(Beginning of Material supplied)
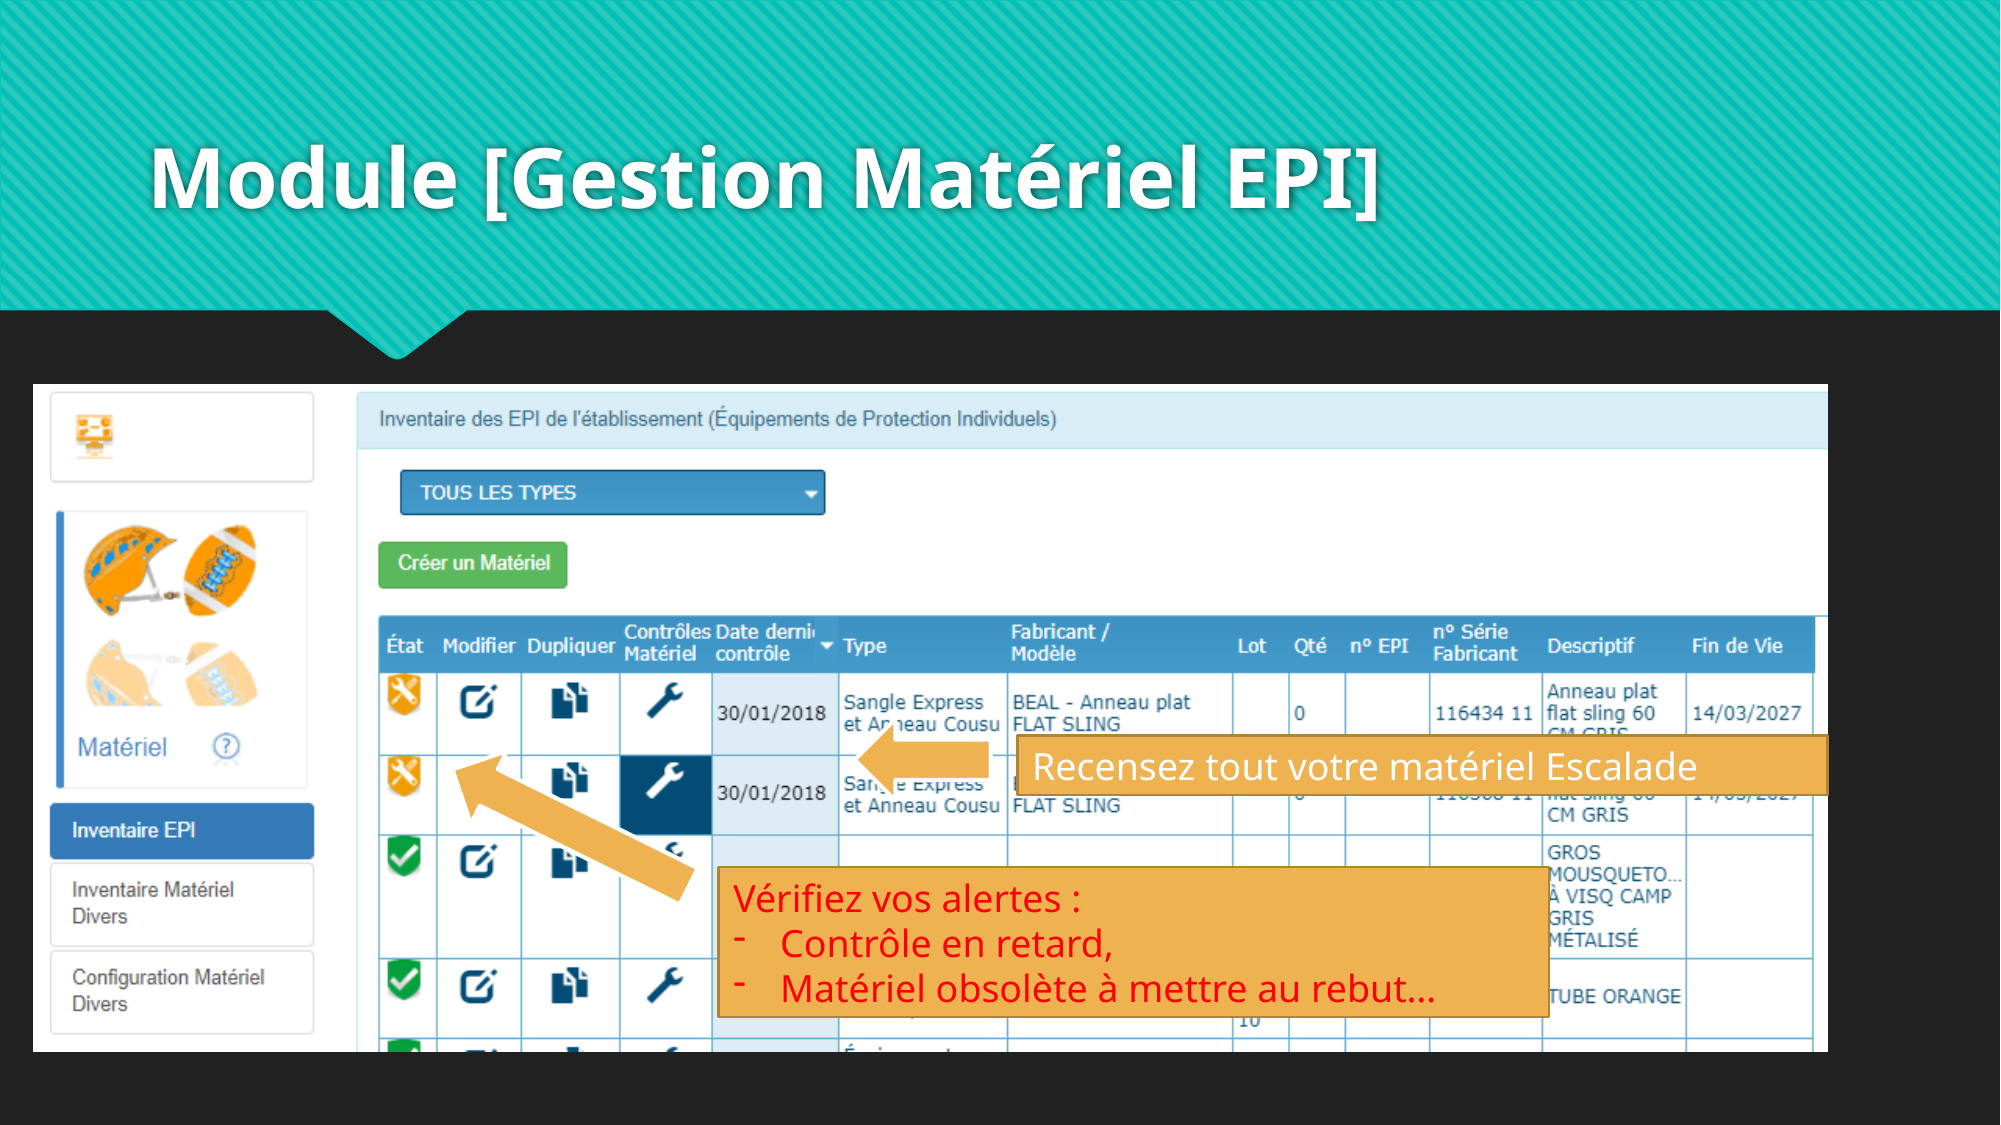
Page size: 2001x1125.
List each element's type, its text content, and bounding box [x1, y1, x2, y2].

title Module [Gestion Matériel EPI] [132, 73, 1868, 233]
picture [33, 384, 1828, 1052]
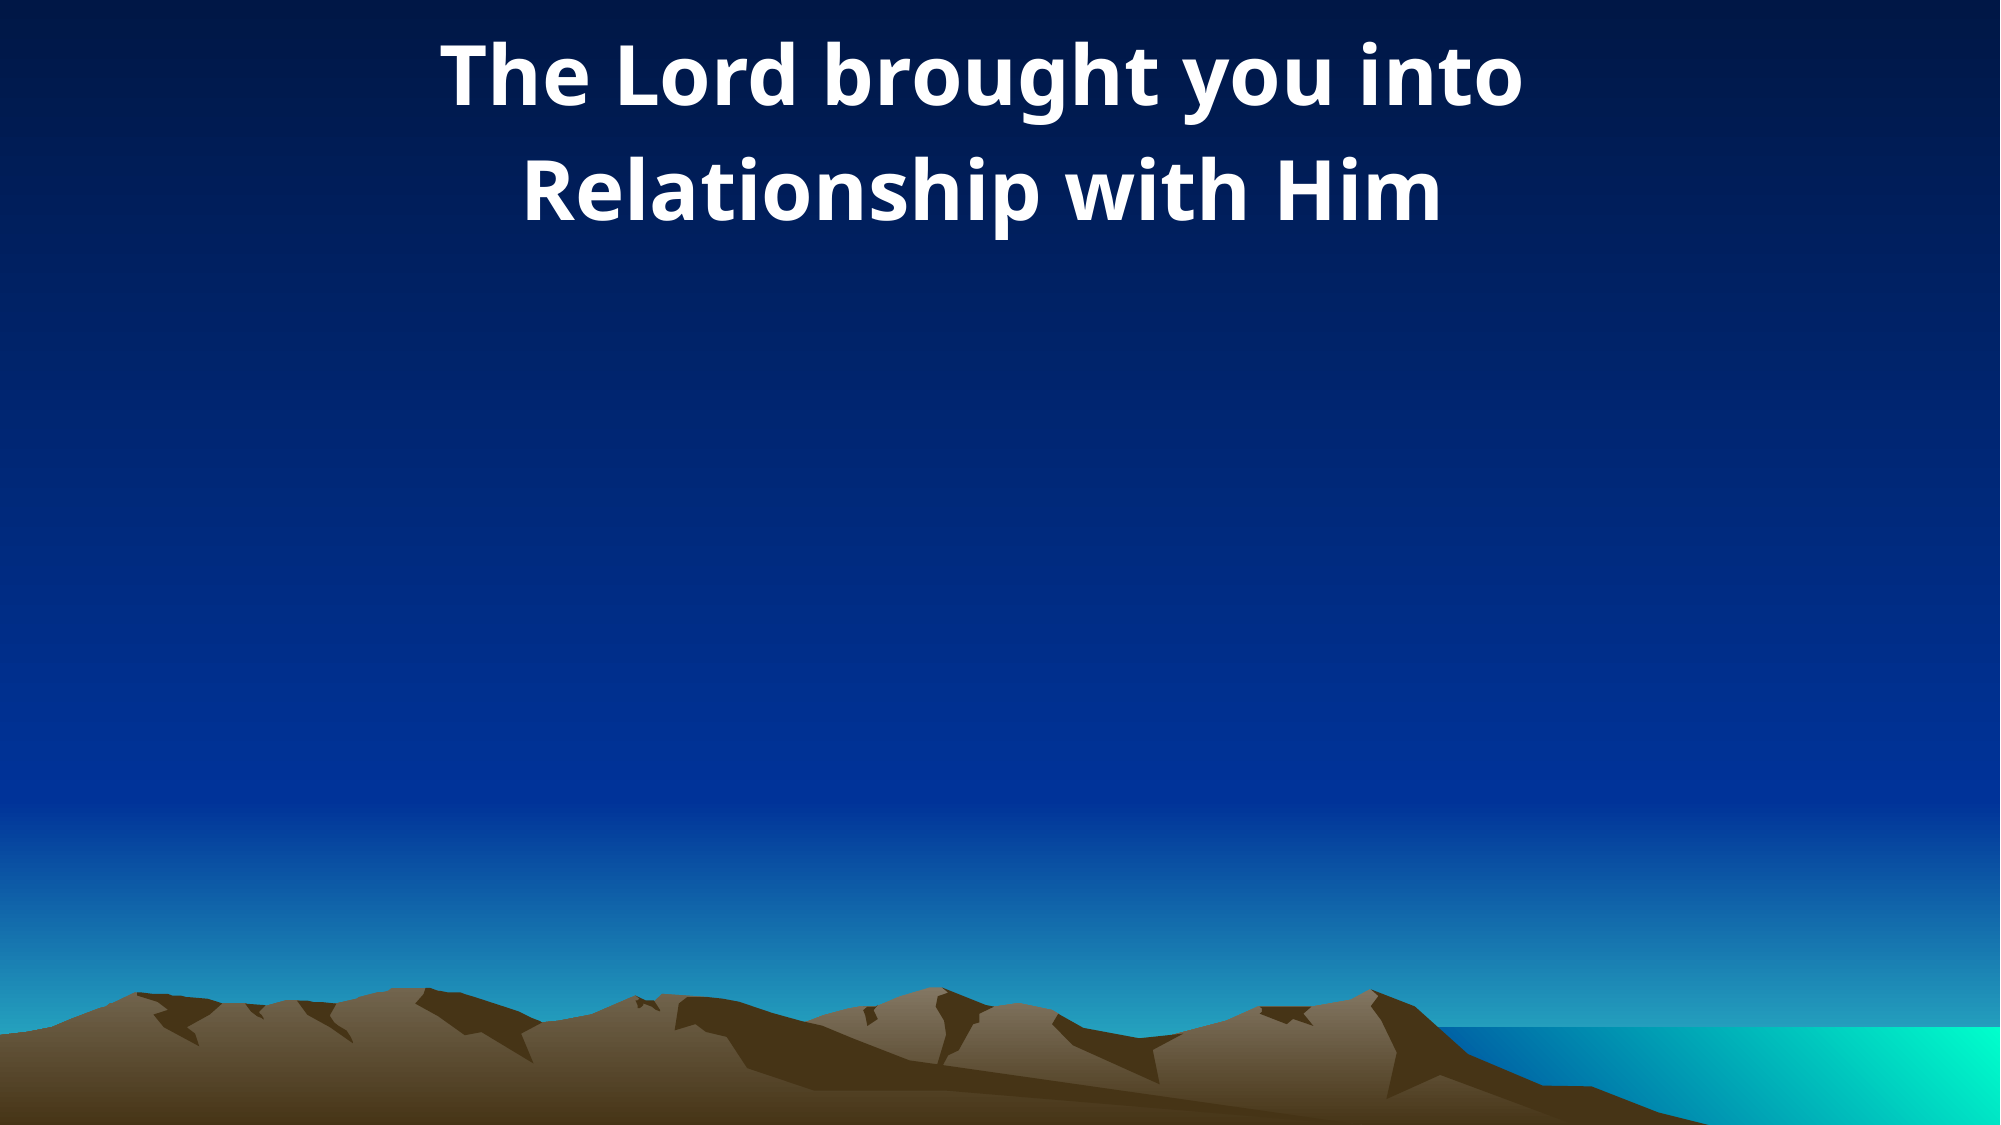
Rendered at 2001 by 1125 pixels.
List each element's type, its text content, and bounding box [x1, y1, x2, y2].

text_box The Lord brought you into Relationship with Him [12, 0, 1975, 863]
(End of Material supplied)
Transcribe each entry above exactly, apart from the pictures.

Page size: 2001x1125.
List each element's type, its text content, and bounding box [x1, y1, x2, y2].

title Module [Gestion Matériel EPI] [132, 73, 1868, 233]
picture [33, 384, 1828, 1052]
Rendered at 2001 by 1125 pixels.
List each element's type, its text content, and bounding box [x1, y1, x2, y2].

text_box The Lord brought you into Relationship with Him [12, 0, 1975, 863]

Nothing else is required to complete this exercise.